● What to do
a) Decide whether each statement, (i) through (iii), agrees with the email on structure, metadata, and data, answering yes or no and quoting the exact words of the email that decide it. (i) The writer asks readers to point out any errors. (ii) The message is dated on a Saturday. (iii) The writer says deltas can help a lot when the structure is highly redundant.
b) Pick up the email on structure, metadata, and data after its final sentence and carry it further.

● Provided text
- From: Stephen D. Williams <sdw@lig.net>
- Date: Fri, 19 Nov 2004 18:32:20 -0500
- To: "Cutler, Roger (RogerCutler)" <RogerCutler@chevrontexaco.com>
- Cc: Mike Champion <mc@xegesis.org>, Silvia.De.Castro.Garcia@esa.int, public-xml-binary@w3.org
- Message-ID: <419E8284.6070108@lig.net>
One person's metadata is another person's data.
One person's obvious is another's revelation.
Logic is a system whereby one may go wrong with confidence.
I'll add to the possibly-obvious thread by rambling a bit on the
representation of structure, metadata, and data. Please correct any
mistakes you see:
A few abstract scenarios may cover the level of detail needed to specify
when deltas are appropriate:
* Intra-instance redundancy
o In the structure: In cases where there is a lot of
redundancy or verbosity in the structure, tokenization,
dictionaries, schema-based factoring, and deltas can make a
big difference.

Stored data:
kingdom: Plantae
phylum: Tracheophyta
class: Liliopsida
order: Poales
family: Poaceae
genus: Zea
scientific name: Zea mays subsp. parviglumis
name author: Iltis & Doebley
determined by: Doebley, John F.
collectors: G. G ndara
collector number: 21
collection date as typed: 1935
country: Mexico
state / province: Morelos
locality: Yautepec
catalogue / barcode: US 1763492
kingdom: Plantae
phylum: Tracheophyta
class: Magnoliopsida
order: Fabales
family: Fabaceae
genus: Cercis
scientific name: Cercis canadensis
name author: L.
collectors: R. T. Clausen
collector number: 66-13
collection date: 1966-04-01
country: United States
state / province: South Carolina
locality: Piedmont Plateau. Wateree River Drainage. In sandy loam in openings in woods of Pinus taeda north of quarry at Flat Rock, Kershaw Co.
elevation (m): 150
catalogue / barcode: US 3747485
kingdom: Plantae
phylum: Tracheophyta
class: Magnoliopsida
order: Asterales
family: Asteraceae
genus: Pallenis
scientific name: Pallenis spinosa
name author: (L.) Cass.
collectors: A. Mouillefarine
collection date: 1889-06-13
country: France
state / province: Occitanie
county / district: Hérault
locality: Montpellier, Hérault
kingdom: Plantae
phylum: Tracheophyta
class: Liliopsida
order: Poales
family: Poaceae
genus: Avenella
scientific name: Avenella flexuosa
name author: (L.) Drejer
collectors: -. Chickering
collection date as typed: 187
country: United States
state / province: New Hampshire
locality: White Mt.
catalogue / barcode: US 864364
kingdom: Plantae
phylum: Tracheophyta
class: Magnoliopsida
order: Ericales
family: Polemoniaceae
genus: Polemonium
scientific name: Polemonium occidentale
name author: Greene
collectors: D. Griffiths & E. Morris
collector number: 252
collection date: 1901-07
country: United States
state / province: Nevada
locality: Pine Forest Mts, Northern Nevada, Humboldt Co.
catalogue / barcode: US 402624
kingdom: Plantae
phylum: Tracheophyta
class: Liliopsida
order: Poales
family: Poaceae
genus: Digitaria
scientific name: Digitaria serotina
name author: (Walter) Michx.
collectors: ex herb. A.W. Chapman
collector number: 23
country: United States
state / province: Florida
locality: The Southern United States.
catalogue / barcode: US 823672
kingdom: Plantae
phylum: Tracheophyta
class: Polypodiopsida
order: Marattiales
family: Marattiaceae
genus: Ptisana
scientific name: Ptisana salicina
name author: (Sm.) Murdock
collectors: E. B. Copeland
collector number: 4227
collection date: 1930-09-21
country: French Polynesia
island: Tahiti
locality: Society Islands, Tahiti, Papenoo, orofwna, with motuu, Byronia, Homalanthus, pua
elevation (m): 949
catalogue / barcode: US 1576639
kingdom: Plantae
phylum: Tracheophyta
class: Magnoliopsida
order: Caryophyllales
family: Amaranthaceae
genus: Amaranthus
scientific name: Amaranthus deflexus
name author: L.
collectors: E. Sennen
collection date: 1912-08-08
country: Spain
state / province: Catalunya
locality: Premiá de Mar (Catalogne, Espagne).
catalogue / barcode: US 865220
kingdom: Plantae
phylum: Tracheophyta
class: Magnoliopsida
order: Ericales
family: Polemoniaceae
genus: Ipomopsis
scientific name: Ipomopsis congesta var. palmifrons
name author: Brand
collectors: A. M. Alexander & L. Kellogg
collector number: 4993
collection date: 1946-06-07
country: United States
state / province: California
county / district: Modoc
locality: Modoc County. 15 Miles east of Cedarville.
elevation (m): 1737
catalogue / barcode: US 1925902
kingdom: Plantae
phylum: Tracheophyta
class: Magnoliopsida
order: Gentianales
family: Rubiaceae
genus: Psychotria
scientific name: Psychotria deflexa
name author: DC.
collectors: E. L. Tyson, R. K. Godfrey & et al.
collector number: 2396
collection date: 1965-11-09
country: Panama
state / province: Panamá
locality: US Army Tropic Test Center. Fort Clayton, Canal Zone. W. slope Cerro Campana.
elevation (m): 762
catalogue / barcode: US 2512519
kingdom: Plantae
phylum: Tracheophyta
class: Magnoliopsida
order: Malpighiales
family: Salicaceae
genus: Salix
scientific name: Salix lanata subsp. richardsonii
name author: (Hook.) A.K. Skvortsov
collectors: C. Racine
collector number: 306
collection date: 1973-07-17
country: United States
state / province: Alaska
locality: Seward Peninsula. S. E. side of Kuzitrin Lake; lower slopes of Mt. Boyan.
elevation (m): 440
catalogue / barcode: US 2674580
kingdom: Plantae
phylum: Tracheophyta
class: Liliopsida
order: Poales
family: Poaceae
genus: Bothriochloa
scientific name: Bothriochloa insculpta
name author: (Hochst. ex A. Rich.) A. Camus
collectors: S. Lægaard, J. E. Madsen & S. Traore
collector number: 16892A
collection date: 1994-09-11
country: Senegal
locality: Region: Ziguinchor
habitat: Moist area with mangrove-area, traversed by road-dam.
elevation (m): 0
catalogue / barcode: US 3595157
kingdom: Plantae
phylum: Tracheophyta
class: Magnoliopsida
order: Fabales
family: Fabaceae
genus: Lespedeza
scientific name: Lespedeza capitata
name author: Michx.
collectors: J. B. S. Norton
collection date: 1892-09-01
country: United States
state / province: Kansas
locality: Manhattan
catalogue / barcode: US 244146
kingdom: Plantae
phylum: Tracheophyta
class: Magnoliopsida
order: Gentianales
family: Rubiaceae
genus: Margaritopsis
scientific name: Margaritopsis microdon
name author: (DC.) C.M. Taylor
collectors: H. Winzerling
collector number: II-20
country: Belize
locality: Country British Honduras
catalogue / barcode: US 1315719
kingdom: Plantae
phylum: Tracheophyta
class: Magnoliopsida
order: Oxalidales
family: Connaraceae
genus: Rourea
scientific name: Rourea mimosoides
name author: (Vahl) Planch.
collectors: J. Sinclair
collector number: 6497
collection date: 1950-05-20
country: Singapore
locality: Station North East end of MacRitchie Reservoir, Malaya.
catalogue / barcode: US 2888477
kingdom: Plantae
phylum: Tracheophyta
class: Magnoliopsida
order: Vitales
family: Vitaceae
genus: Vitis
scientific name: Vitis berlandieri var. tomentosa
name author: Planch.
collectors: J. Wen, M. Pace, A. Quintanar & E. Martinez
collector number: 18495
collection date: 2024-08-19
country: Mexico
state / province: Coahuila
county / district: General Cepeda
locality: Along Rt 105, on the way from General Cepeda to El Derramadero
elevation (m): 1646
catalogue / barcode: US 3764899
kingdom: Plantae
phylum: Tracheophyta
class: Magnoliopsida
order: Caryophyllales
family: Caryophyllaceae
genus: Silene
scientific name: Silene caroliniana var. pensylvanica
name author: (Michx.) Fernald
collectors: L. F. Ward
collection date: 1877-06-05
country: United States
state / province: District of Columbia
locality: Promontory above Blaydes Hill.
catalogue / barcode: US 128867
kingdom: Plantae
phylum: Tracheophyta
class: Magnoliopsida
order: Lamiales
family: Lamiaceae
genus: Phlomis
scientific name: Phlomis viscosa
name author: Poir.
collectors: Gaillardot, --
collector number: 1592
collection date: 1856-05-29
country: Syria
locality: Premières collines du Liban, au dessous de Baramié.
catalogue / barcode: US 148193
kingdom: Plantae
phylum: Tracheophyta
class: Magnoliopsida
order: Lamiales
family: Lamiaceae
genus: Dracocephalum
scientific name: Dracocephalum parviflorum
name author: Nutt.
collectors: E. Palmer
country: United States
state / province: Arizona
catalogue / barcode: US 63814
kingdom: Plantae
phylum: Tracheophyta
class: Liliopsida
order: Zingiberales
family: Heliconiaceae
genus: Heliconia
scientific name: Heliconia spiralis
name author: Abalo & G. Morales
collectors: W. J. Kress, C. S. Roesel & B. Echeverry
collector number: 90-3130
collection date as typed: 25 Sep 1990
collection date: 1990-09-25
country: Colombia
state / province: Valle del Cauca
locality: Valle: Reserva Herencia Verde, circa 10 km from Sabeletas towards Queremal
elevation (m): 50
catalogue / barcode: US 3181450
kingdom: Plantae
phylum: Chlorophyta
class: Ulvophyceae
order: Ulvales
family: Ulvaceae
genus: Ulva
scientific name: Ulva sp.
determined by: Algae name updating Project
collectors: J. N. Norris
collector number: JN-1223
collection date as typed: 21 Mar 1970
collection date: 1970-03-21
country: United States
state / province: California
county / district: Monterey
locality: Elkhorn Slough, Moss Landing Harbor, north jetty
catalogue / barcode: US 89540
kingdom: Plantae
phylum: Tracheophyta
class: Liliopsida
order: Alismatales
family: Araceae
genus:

● Exercise answers
a)
(i) Yes: "Please correct any mistakes you see"
(ii) No: "Fri, 19 Nov 2004 18:32:20 -0500"
(iii) Yes: "In cases where there is a lot of redundancy or verbosity in the structure, tokenization, dictionaries, schema-based factoring, and deltas can make a big difference."

b)
o Obvious in the data: When there is a lot of redundancy in
the data but little structural overhead, tokenization and
schema-based factoring doesn't help much (although typed
binary data, especially range-restricted, might) while
dictionaries and delta coding can make a giant difference.
o Hidden in the data: When the structure isn't significantly
costly (i.e. few tags, large blocks of data) and the data is
too random to delta, neither will help. In this case you
need a better encoding of the scalar data.
* Inter-instance redundancy
o Pure schema-based factoring does not take advantage of
inter-instance redundancy. The only redundancy that can be
removed is the 'compile-time' redundancy which is pretty
much limited to redundancy in representing the structure.
Only fixed redundancy in data can be removed, such as a
restricted range: "integers between 0-120".
o Delta encoding could remove a wide variety of redundancy in
both structure and data in a very flexible way.
o Inter-instance redundancy that is at a complex level, such
as the difference between two frames of video, should not be
solved by a general data format.
o Deltas are appropriate any time that a parent
document/object could be available and where changes in a
format are represented by one or more linear ranges of
bytes, bits, or similar that are deleted, appended,
inserted, or replaced.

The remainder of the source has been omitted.